**What you should do**
Take the lines below beginning at the line that has "Topic/s | Lectures |" and stopping after the line that has "experiences no problems.", and print them exactly as they are, with no other lines.
==============================
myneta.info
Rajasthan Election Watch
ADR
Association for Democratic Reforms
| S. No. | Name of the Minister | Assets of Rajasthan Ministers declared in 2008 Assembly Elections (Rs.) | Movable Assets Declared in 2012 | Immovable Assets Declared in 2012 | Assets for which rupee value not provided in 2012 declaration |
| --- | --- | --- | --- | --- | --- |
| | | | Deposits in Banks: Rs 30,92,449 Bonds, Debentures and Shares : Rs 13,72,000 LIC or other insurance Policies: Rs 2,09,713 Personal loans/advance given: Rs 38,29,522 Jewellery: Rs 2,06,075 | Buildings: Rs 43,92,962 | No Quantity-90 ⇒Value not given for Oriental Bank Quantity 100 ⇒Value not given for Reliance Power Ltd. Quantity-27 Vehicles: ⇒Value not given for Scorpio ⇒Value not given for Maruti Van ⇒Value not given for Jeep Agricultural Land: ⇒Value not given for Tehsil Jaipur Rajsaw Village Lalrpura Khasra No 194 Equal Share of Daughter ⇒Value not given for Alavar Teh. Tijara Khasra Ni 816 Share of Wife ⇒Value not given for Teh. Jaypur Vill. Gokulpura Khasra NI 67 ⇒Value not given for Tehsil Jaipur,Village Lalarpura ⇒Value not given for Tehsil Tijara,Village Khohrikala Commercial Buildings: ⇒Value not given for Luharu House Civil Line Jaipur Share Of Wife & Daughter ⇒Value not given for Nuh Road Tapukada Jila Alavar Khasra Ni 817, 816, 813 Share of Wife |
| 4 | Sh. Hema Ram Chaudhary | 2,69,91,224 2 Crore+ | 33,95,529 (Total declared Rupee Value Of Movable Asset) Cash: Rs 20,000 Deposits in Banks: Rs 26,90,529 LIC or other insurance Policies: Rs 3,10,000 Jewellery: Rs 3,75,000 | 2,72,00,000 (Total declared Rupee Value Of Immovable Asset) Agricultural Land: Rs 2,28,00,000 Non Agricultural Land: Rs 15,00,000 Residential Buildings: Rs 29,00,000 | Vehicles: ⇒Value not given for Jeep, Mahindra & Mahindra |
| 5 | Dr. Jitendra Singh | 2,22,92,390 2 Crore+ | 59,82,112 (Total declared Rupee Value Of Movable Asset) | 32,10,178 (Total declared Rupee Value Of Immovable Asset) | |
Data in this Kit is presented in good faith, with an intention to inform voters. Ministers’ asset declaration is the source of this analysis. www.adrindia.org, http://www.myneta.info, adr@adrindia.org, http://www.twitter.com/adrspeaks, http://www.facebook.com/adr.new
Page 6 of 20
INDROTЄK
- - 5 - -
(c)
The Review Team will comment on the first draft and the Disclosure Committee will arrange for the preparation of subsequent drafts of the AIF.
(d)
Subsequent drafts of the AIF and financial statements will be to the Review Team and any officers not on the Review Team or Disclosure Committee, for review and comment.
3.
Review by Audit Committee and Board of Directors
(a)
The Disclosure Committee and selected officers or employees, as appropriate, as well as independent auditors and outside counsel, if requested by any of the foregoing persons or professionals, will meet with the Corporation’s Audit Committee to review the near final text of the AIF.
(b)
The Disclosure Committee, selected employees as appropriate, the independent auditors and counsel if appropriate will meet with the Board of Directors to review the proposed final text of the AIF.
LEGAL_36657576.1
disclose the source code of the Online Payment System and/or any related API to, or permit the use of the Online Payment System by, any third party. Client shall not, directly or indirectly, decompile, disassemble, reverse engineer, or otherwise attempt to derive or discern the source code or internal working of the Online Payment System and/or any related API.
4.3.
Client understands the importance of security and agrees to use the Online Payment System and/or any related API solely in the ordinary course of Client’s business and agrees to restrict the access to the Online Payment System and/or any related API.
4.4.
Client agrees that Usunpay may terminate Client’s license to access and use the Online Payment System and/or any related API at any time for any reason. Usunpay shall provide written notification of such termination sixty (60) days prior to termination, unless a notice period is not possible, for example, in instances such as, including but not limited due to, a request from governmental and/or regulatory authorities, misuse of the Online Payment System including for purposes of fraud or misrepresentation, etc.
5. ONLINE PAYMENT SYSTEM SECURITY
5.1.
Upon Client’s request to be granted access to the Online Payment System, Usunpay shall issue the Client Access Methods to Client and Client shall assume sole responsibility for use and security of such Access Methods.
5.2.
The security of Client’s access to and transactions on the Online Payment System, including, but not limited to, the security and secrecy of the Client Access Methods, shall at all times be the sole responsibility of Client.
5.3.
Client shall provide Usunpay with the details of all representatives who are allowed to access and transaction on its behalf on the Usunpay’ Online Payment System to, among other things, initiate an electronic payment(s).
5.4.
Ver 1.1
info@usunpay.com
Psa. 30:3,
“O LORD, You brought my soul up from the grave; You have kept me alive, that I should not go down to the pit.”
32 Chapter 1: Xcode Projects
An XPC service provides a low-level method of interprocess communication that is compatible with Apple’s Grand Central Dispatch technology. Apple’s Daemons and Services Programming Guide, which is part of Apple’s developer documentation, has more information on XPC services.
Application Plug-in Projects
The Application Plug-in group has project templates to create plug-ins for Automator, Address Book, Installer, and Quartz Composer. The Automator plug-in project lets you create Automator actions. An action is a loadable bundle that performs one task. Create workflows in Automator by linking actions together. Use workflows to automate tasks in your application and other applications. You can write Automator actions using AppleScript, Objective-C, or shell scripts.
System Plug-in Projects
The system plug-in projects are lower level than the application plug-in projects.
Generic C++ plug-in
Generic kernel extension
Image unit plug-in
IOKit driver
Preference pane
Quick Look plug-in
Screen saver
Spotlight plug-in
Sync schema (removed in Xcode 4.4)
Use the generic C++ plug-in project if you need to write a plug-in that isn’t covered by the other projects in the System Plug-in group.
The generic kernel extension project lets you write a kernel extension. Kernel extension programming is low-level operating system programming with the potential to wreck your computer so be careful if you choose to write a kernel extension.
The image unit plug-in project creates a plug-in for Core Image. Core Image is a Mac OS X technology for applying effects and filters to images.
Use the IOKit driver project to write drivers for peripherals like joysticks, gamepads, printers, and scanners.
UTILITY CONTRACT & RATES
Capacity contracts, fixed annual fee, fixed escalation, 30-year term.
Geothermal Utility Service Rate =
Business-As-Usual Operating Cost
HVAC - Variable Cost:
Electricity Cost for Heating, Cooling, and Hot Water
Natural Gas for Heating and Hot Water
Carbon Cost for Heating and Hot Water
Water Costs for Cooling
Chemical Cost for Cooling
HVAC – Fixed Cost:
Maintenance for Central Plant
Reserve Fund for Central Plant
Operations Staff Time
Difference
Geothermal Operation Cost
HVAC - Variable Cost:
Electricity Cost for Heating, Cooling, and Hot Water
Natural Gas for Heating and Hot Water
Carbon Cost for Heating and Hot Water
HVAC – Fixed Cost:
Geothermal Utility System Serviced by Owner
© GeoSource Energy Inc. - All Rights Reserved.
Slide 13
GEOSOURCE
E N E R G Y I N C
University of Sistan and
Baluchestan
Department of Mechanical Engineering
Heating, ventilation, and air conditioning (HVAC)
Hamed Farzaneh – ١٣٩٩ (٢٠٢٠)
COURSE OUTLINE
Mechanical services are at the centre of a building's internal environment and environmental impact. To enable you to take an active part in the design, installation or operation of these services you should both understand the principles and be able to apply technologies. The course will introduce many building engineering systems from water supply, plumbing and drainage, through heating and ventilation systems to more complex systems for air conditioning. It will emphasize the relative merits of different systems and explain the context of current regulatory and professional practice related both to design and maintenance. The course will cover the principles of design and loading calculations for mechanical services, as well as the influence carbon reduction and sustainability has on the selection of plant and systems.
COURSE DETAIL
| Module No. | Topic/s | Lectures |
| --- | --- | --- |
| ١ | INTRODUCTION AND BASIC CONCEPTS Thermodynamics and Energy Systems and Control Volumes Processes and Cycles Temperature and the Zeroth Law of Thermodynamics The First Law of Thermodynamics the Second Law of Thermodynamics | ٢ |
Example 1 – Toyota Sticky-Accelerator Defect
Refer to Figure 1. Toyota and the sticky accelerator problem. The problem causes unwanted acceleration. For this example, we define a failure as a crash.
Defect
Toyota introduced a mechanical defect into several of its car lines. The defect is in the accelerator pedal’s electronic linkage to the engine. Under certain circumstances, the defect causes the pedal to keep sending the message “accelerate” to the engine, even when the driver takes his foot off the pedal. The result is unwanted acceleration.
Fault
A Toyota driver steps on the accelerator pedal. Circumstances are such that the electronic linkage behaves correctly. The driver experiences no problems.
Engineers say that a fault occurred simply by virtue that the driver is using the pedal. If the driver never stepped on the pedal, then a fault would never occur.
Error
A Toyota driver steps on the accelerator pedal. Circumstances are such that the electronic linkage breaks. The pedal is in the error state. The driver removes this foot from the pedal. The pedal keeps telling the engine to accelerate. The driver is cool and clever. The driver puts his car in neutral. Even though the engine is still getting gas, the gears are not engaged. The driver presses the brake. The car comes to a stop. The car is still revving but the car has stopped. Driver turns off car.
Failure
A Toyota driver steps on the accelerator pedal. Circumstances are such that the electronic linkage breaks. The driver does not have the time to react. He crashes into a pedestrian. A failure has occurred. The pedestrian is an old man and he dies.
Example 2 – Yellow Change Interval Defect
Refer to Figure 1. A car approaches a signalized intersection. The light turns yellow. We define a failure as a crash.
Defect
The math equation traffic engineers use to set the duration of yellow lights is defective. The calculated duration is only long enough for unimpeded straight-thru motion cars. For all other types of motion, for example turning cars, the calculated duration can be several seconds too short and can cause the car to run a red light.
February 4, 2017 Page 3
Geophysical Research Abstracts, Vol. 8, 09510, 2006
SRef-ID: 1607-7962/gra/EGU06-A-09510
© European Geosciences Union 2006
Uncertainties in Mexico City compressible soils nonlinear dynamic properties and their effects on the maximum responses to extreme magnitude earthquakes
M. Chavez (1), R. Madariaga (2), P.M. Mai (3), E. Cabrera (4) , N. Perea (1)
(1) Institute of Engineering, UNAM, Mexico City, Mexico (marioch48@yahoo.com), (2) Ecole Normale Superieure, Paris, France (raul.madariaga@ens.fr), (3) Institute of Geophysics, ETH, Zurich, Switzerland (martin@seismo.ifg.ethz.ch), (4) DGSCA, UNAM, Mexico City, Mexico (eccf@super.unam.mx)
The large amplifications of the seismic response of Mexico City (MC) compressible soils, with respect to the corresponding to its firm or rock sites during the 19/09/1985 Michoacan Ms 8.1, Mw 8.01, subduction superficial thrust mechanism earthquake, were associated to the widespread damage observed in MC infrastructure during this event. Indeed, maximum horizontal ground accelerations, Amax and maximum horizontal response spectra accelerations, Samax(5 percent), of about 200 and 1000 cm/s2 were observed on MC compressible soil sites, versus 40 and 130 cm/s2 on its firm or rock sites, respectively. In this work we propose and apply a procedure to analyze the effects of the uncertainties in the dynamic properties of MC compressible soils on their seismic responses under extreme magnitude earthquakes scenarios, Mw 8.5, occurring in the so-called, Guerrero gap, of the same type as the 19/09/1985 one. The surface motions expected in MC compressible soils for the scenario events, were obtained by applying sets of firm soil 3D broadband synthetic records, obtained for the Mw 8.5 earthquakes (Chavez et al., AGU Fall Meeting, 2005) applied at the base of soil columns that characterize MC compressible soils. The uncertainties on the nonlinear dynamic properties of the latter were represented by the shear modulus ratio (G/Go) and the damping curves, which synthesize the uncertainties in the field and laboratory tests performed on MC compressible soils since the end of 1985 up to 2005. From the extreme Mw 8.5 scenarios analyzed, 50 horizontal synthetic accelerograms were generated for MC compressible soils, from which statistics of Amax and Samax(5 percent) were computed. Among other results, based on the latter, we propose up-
==============================
**Your solution**
| Module No. | Topic/s | Lectures |
| --- | --- | --- |
| ١ | INTRODUCTION AND BASIC CONCEPTS Thermodynamics and Energy Systems and Control Volumes Processes and Cycles Temperature and the Zeroth Law of Thermodynamics The First Law of Thermodynamics the Second Law of Thermodynamics | ٢ |
Example 1 – Toyota Sticky-Accelerator Defect
Refer to Figure 1. Toyota and the sticky accelerator problem. The problem causes unwanted acceleration. For this example, we define a failure as a crash.
Defect
Toyota introduced a mechanical defect into several of its car lines. The defect is in the accelerator pedal’s electronic linkage to the engine. Under certain circumstances, the defect causes the pedal to keep sending the message “accelerate” to the engine, even when the driver takes his foot off the pedal. The result is unwanted acceleration.
Fault
A Toyota driver steps on the accelerator pedal. Circumstances are such that the electronic linkage behaves correctly. The driver experiences no problems.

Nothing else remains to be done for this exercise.